Instruction on every day civilities includes: smart phone etiquette, proper dining skills, social conversation, introducing yourself and others, handshaking, eye contact, tone of voice, extending and accepting invitations, thank you notes, telephone etiquette, the skill of listening, poise and posture, the fundamentals of social dancing, and public speaking and image development.
All work and no play makes Jack a dull, but incredibly polite boy, however. To balance things out with a little r&r, the week ends with a blowout pool party and graduation dinner.
6Get in on all the action at Hollywood Stunt Camp
Sessions are one, two or four weeks in length and vary in price from $1865-$6900. Kids learn about basic stunts, hand-to-hand combat, swordplay techniques, fight scene choreography, and stunt safety.
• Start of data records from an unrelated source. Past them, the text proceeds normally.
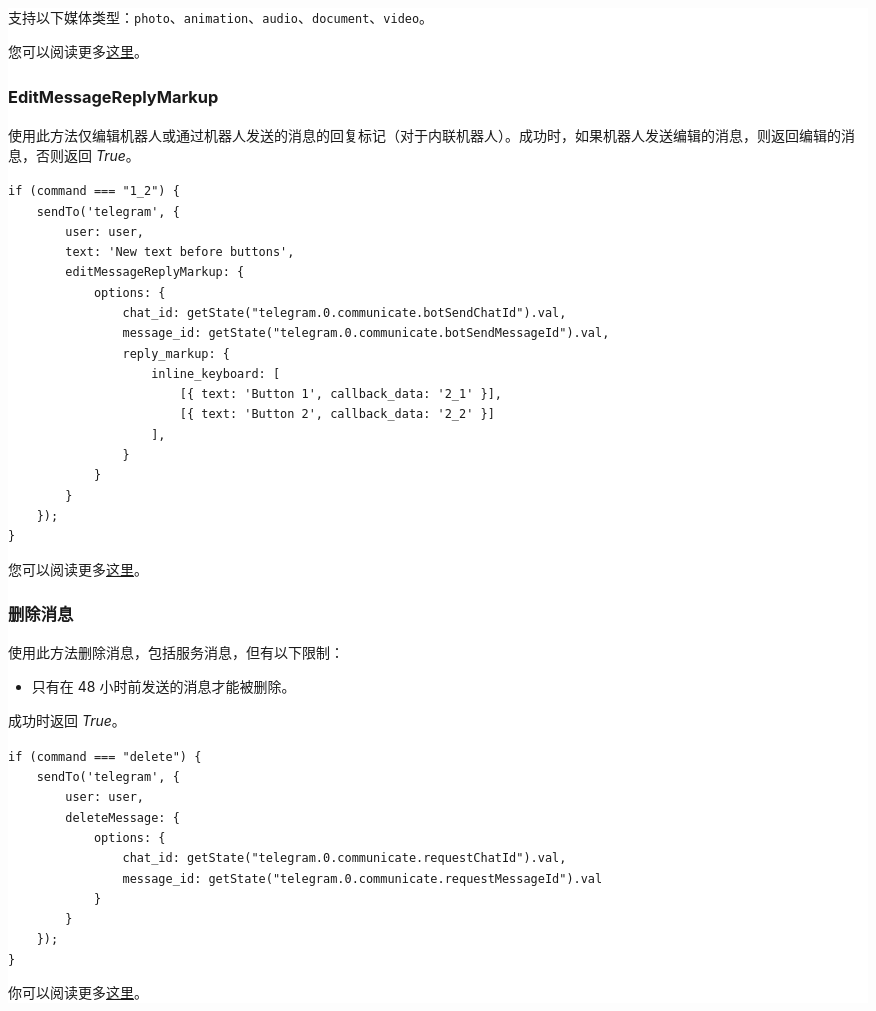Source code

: 支持以下媒体类型：`photo`、`animation`、`audio`、`document`、`video`。

您可以阅读更多[这里](https://core.telegram.org/bots/api#editmessagemedia)。

### EditMessageReplyMarkup
使用此方法仅编辑机器人或通过机器人发送的消息的回复标记（对于内联机器人）。成功时，如果机器人发送编辑的消息，则返回编辑的消息，否则返回 *True*。

```
if (command === "1_2") {
    sendTo('telegram', {
        user: user,
        text: 'New text before buttons',
        editMessageReplyMarkup: {
            options: {
                chat_id: getState("telegram.0.communicate.botSendChatId").val,
                message_id: getState("telegram.0.communicate.botSendMessageId").val,
                reply_markup: {
                    inline_keyboard: [
                        [{ text: 'Button 1', callback_data: '2_1' }],
                        [{ text: 'Button 2', callback_data: '2_2' }]
                    ],
                }
            }
        }
    });
}
```

您可以阅读更多[这里](https://github.com/yagop/node-telegram-bot-api/blob/release/doc/api.md#telegramboteditmessagereplymarkupreplymarkup-options--promise)。

### 删除消息
使用此方法删除消息，包括服务消息，但有以下限制：

- 只有在 48 小时前发送的消息才能被删除。

成功时返回 *True*。

```
if (command === "delete") {
    sendTo('telegram', {
        user: user,
        deleteMessage: {
            options: {
                chat_id: getState("telegram.0.communicate.requestChatId").val,
                message_id: getState("telegram.0.communicate.requestMessageId").val
            }
        }
    });
}
```

你可以阅读更多[这里](https://github.com/yagop/node-telegram-bot-api/blob/master/doc/api.md#TelegramBot+deleteMessage)。
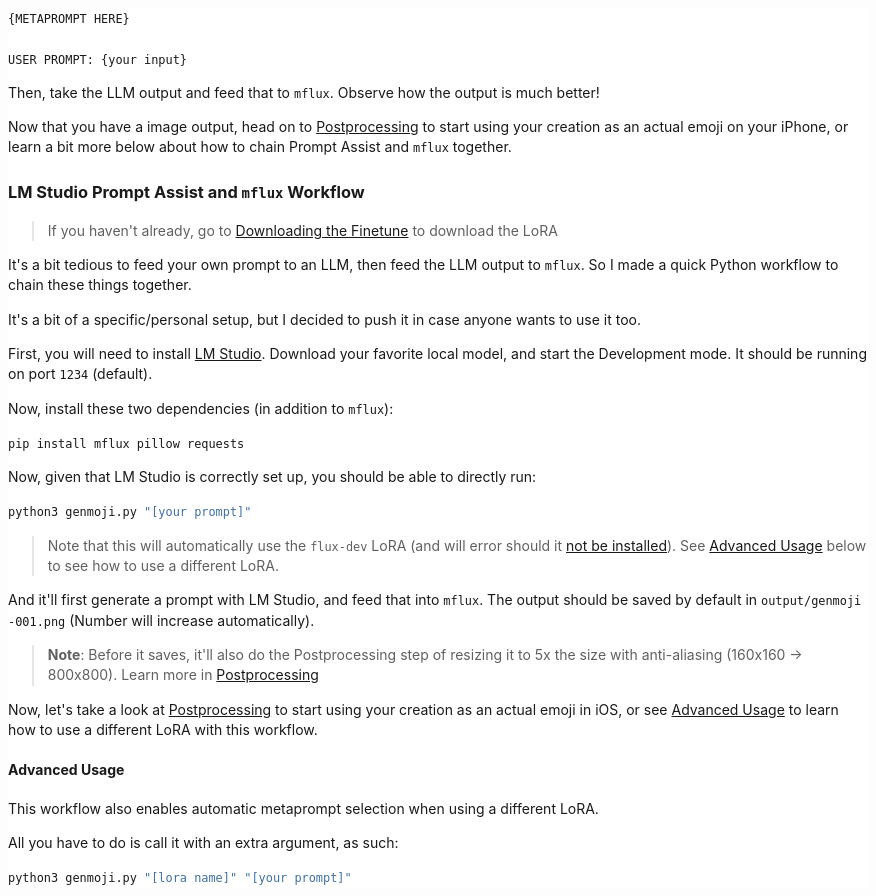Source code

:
 ```
{METAPROMPT HERE}

USER PROMPT: {your input}
```

Then, take the LLM output and feed that to `mflux`. Observe how the output is much better!

Now that you have a image output, head on to [Postprocessing](#postprocessing) to start using your creation as an actual emoji on your iPhone, or learn a bit more below about how to chain Prompt Assist and `mflux` together.

### LM Studio Prompt Assist and `mflux` Workflow

> If you haven't already, go to [Downloading the Finetune](#downloading-the-finetune) to download the LoRA

It's a bit tedious to feed your own prompt to an LLM, then feed the LLM output to `mflux`. So I made a quick Python workflow to chain these things together.

It's a bit of a specific/personal setup, but I decided to push it in case anyone wants to use it too.

First, you will need to install [LM Studio](https://lmstudio.ai/). Download your favorite local model, and start the Development mode. It should be running on port `1234` (default).

Now, install these two dependencies (in addition to `mflux`):

```bash
pip install mflux pillow requests
```

Now, given that LM Studio is correctly set up, you should be able to directly run:

```bash
python3 genmoji.py "[your prompt]"
```

> Note that this will automatically use the `flux-dev` LoRA (and will error should it [not be installed](#downloading-the-finetune)). See [Advanced Usage](#advanced-usage) below to see how to use a different LoRA.

And it'll first generate a prompt with LM Studio, and feed that into `mflux`. The output should be saved by default in `output/genmoji-001.png` (Number will increase automatically).

> **Note**: Before it saves, it'll also do the Postprocessing step of resizing it to 5x the size with anti-aliasing (160x160 → 800x800). Learn more in [Postprocessing](#postprocessing)

Now, let's take a look at [Postprocessing](#postprocessing) to start using your creation as an actual emoji in iOS, or see [Advanced Usage](#advanced-usage) to learn how to use a different LoRA with this workflow.

#### Advanced Usage

This workflow also enables automatic metaprompt selection when using a different LoRA.

All you have to do is call it with an extra argument, as such:

```bash
python3 genmoji.py "[lora name]" "[your prompt]"
```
Two-week session campers work up to a 32 foot high fall and collaborate with film campers in their movies.
Pali Adventures runs Hollywood Stunt Camp and several other speciality camps including fashion camp, rock star camp, DJ camp, secret agent camp and science camp.
7Embrace your inner geek at Dungeons and Dragons Camp
Decades before video games were the norm, gamers relied on a simple pencil, paper and oddly shaped dice to immerse themselves in a fantasy world filled with larger-than-life heroes, deadly monsters, and diverse settings.
Dungeons and Dragons (D&D) burst onto the gaming scene in 1974. With a roll of the dice, players became fighters, magic-users, and clerics and were run through adventures created by a "Dungeon Master" ("DM"), the person responsible for controlling nearly every aspect of the game.
D&D involves memory, strategy and complex mental calculations. It strengthens creative writing, character creation, logic, math, reasoning and critical thinking, along with teaching solid social skills, team work and sportsmanship. Gamers get to have summer fun at the academy while learning skills that will be useful to them the other nine months of the year.
Camp prices are very affordable at $135 for the first week and $125 for additional camp programs (and weeks).
8Space Camp lets kids boldly go where no kid has gone before
For a just a few hundred dollars kids can enroll in Space Camp, located at the U.S. Space & Rocket Center, in Hunstville, Alabama. Here kids pursue science, technology, engineering and math disciplines through exciting, hands-on educational activities.
During the weeklong program, kids participate in two, one-hour simulated missions. They explore the history and future of space travel while training for their own mission, which includes walking on the moon in the 1/6th gravity chair and taking a tumble-spin on the Multi-Axis Trainer, just like Mercury-era astronauts.
Kids who continue through the program are invited to take Space Academy and Advanced Space Academy programs, which enables high-school aged trainees to forge futures, make friends and explore careers.